OBJECTIVE To determine the long term comparability of this method of estimating tobacco attributable mortality to estimates of smoking attributable mortality derived from a computer model.
DESIGN For the period 1989 to 1996, we compared mortality resulting from tobacco use reported by Oregon physicians to estimates of smoking attributable deaths (SADs) derived by “Smoking attributable mortality, morbidity and economic costs” software version 3.0 (SAMMEC 3.0), a widely used software program that estimates SADs on the basis of smoking prevalence and relative risks of specific diseases among current and former smokers.
MAIN OUTCOME MEASURES Numbers of deaths, age, sex, and category of disease.

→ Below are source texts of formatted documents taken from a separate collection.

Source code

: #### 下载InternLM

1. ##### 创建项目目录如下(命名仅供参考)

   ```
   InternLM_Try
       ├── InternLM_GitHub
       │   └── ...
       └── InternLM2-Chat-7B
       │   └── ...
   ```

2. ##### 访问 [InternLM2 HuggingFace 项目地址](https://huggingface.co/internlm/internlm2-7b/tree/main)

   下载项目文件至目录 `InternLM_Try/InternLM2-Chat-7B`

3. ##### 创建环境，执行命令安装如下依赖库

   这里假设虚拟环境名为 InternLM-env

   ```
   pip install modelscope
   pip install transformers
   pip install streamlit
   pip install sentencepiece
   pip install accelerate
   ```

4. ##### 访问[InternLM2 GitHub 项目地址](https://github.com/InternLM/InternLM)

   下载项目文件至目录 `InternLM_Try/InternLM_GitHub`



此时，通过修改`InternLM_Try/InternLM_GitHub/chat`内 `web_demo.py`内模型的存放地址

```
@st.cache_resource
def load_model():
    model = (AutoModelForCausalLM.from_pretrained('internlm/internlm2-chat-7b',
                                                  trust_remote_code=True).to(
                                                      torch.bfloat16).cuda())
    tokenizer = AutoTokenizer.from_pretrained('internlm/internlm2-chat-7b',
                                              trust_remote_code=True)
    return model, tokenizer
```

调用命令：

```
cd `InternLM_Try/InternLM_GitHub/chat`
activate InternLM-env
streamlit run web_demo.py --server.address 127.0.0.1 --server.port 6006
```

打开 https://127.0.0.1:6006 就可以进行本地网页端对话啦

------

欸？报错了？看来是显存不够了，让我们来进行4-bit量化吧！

RESULTS Of 212 448 Oregon deaths during 1989–1996, SAMMEC 3.0 estimated that 42 778 (20.1%) were attributable to cigarette smoking. For the same 27 diagnoses, physicians reported that tobacco contributed to 42 839 (20.2%) deaths—a cumulative difference of only 61 deaths over the eight year period. The age and sex distributions of tobacco and smoking attributable deaths reported by the two systems were also similar. By category of disease, the ratio of SAMMEC 3.0 estimates to physician reported deaths was 1.11 for neoplasms, 0.88 for heart disease, and 1.04 for respiratory disease.
CONCLUSIONS Physician reporting provides comparable estimates of smoking attributable mortality and can be a valuable source of data for communicating the risks of tobacco use to the public.